Che cosa vogliono gli ambientalisti dalla Serie A
Greenpeace ha accusato di sportwashing l’accordo tra la Serie A di calcio ed ENI.
Due cose non dovete toccare agli italiani: il campionato di calcio e Sanremo. ENI è arrivata prima all'Ariston e arriverà ora in Serie A.
Sono le due principali manifestazioni socioculturali dell’italianità, momenti in cui riaffiora con massimo ardore la più grande aspirazione dell’italiano medio: sentirsi esperto di qualcosa senza averne i gradi. La Serie A rende tutti allenatori e Sanremo trasforma in… In cosa trasforma Sanremo? Critici musicali? Discografici? Direttori creativi? Deejay? Insomma, in qualcosa che non sappiamo nemmeno noi ma che prevede il supporre di sapere di musica. Con una differenza: una dura tutto l’anno, con qualche picco nei vari derby e a inizio e fine stagione; l’altro dura 4 giorni, 4 giorni di inspiegabile e pura follia collettiva. Due cose non dovete toccare agli italiani, la Serie A e Sanremo, e che fa l’Ente Nazionale Idrocarburi? Gliele tocca entrambe. O gliele regala, a seconda dei punti di vista.
La strategia di marketing di ENI per entrare nelle case degli italiani presidiando le due manifestazioni culturali più importanti (con l’intento di vendere loro, come in ogni intenzione di marketing, i propri prodotti, ovvero gas e luce) è interessante e ambiziosa, ma ha attirato l’attenzione degli ambientalisti. Questi da anni accusano ENI di greenwashing, una modalità di comunicazione che sfrutta media ed eventi culturali per promuovere un’immagine distorta dell’azienda, più green di quanto non sia realmente.

** Cosa si chiede **
a: Nel brano sull'accordo tra ENI e la Serie A, di che cosa Greenpeace ha accusato questo accordo?
b: Riporta testualmente la parte del brano sull'accordo tra ENI e la Serie A che comincia con "Che cosa vogliono" e prosegue fino a "in Serie A.".
c: Scrivi il seguito del brano sull'accordo tra ENI e la Serie A, riprendendo dopo la sua ultima frase.

** Materiale mostrato **
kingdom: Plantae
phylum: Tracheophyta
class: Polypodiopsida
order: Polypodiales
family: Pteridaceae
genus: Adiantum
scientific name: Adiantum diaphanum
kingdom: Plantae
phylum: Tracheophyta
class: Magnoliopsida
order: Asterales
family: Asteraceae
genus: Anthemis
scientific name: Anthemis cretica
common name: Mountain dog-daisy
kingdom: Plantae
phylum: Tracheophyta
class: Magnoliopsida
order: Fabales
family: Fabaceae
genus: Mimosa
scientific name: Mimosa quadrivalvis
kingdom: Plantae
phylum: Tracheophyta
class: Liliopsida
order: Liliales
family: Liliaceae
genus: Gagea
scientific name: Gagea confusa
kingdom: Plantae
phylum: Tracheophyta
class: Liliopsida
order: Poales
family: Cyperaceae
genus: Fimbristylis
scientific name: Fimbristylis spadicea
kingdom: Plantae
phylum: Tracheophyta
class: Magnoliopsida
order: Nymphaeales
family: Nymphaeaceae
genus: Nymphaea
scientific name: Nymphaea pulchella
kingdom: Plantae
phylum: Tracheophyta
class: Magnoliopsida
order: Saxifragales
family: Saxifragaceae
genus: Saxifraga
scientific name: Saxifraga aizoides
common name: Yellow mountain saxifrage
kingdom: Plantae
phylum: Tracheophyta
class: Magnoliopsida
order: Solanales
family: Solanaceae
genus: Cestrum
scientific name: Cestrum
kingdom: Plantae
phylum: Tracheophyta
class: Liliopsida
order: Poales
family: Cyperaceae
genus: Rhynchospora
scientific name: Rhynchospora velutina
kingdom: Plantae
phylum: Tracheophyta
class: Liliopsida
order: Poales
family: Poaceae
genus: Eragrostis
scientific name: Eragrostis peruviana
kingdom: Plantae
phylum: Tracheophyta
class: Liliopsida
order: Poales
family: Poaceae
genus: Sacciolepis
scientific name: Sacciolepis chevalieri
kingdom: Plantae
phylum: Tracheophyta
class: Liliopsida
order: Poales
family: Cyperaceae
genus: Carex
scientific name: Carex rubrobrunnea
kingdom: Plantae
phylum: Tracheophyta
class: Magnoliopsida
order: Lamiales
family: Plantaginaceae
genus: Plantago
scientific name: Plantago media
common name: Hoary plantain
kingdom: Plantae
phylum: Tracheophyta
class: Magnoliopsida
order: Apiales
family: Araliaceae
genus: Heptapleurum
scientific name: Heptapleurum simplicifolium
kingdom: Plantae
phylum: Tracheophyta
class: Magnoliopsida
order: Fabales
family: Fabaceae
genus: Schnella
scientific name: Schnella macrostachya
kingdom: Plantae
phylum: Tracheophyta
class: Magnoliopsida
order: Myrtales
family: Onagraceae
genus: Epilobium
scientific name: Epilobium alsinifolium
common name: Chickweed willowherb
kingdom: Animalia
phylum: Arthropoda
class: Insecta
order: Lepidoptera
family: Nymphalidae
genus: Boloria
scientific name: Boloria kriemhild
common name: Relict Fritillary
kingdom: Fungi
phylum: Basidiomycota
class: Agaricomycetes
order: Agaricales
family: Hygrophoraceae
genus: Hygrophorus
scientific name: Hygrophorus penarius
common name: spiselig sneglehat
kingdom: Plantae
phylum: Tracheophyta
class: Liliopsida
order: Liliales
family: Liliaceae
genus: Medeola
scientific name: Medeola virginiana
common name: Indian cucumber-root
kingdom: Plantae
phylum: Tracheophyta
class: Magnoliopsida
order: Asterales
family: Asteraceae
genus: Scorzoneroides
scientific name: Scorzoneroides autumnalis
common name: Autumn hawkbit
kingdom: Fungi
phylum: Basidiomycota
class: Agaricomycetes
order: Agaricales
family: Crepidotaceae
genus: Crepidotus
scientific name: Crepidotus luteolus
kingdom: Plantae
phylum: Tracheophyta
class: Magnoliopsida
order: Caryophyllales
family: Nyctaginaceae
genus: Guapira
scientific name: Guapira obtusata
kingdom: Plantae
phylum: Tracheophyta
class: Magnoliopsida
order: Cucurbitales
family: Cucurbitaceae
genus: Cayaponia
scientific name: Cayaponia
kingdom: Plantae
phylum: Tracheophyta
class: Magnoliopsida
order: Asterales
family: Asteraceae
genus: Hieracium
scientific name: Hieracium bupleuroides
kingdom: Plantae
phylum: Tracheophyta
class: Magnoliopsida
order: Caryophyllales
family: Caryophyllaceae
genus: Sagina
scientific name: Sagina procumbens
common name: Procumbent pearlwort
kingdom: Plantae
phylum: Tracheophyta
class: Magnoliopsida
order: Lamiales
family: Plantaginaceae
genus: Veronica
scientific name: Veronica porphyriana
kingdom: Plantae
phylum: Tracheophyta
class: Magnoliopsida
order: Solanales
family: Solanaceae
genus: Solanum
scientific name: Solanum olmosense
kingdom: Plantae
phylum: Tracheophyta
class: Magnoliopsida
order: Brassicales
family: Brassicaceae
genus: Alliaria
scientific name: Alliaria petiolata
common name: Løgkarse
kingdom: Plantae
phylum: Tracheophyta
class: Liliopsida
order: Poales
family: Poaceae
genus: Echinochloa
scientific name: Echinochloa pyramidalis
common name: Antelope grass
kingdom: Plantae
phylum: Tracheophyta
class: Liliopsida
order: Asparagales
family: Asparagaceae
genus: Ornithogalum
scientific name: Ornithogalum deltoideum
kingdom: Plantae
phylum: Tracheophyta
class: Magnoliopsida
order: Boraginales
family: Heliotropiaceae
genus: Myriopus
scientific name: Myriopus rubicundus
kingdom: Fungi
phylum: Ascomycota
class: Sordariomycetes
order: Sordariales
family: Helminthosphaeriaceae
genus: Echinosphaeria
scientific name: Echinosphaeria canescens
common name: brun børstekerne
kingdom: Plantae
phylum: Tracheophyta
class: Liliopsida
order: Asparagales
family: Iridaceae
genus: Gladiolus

** Risposte ai compiti **
a: Greenpeace lo ha accusato di sportwashing.

b:
Che cosa vogliono gli ambientalisti dalla Serie A
Greenpeace ha accusato di sportwashing l’accordo tra la Serie A di calcio ed ENI.
Due cose non dovete toccare agli italiani: il campionato di calcio e Sanremo. ENI è arrivata prima all'Ariston e arriverà ora in Serie A.

c:
Così, dopo che un anno fa Greenpeace aveva occupato pacificamente il “Green Carpet” di ENI all’Ariston, quest’anno gli attacchi degli ambientalisti sono arrivati soprattutto sui social. La stessa Greenpeace ha pubblicato una parodia dello spot sanremese del cane a sei zampe. Legambiente ha creato una lega per il Fantasanremo e pubblicato una serie di testi travisati delle canzoni delle edizioni passate e di quella appena conclusa. ZeroCO2, invece, ha scelto i meme.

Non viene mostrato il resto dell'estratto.